> DOCUMENT EXCERPT:
□ □ □ □ □
Although I am using the parliamentary procedure of considering the salary of the Director General, I am not to be taken as criticising either the existence or the amount of that salary. Nor am I attacking the efforts of this gentleman or of his staff—nor, indeed, those of his predecessor, the founder, as it were, of that office, when he was acting in that role.

I invite the Minister to tell the House how the work of the Director General of Fair Trading is to be strengthened, with especial reference to certain crucial aspects of that work. Although the Director General is an independent person running his own operation independently of the Department, the Minister may none the less be able, either here or through other channels, to inform the House and the country of the prospects of further advance. In other words, what is in the pipeline?

If the Minister finds that, because of the exigencies of the hour and the nature of the debate, he cannot inform the House in this way, I hope that he will make arrangements to do so as fully as possible by way of letter or otherwise. It is important that the House and the public should know exactly what is to be done and what the Director General and his office are to produce in the foreseeable future.

As the Director General of Fair Trading is in charge of what may be described as a quasi-quango, and as the Government are known for their quango-hunting activities, I believe that the House and the country would like an assurance that there is no intention to destroy the work of this Office or to hack away at its effectiveness by cutting its basic costs.

I hope that the Minister will give an assurance on behalf of the Government and that this will not be one of the occasions on which he says that we should ask the Director General himself. This is the responsibility of the Government, as the Director General of Fair Trading is the creation of a previous incarnation of Conservative misrule. Indeed, it has been said that he is one of the few useful products of an otherwise wretched regime. I have heard it said that the production of consumer legislation by previous Conservative Governments represented moments of lucidity in an otherwise crazy effort. I criticise neither the Fair Trading Act nor the Supply of Goods (Implied Terms) Act, which a previous Conservative Government created and on the basis of which one would have hoped that the Government would move forward. Therefore, I hope to receive an assurance that the Director General of Fair Trading and his Department can look forward to the support of their creators and that the Government do not intend to ruin that which they are trying to do.

This concern has a particular impact in view of the announcement from the Department of Trade that the advisory service for consumers is to lose the funds that it needs. That will be a terrible blow to the public and to those local authorities which have come to rely on this service being provided to their citizens. It will deprive the Director General and his department of one of the main sources of their information. Citizens' complaints are well handled and considered at those centres and are processed so that they may be fed back into the consumer protection machinery operated by the Director General.
□ □ □ □ □
> STATED TASK A:
In the speech on the Director General of Fair Trading, what service is to lose the funds it needs, according to the announcement from the Department of Trade?
> STATED TASK B:
List everything that the speaker in the speech on the Director General of Fair Trading explicitly says is not being criticized or attacked.

> DATASET CONTENT:
□ □ □ □ □
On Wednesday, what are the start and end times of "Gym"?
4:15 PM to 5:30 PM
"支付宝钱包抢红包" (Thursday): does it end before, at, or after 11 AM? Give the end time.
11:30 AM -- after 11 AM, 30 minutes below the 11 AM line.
□ □ □ □ □
> WRITTEN RESPONSE A:
The advisory service for consumers.

> WRITTEN RESPONSE B:
- The existence of the Director General's salary
- The amount of that salary
- The efforts of the Director General
- The efforts of his staff
- The efforts of his predecessor, the founder of the office
- The Fair Trading Act
- The Supply of Goods (Implied Terms) Act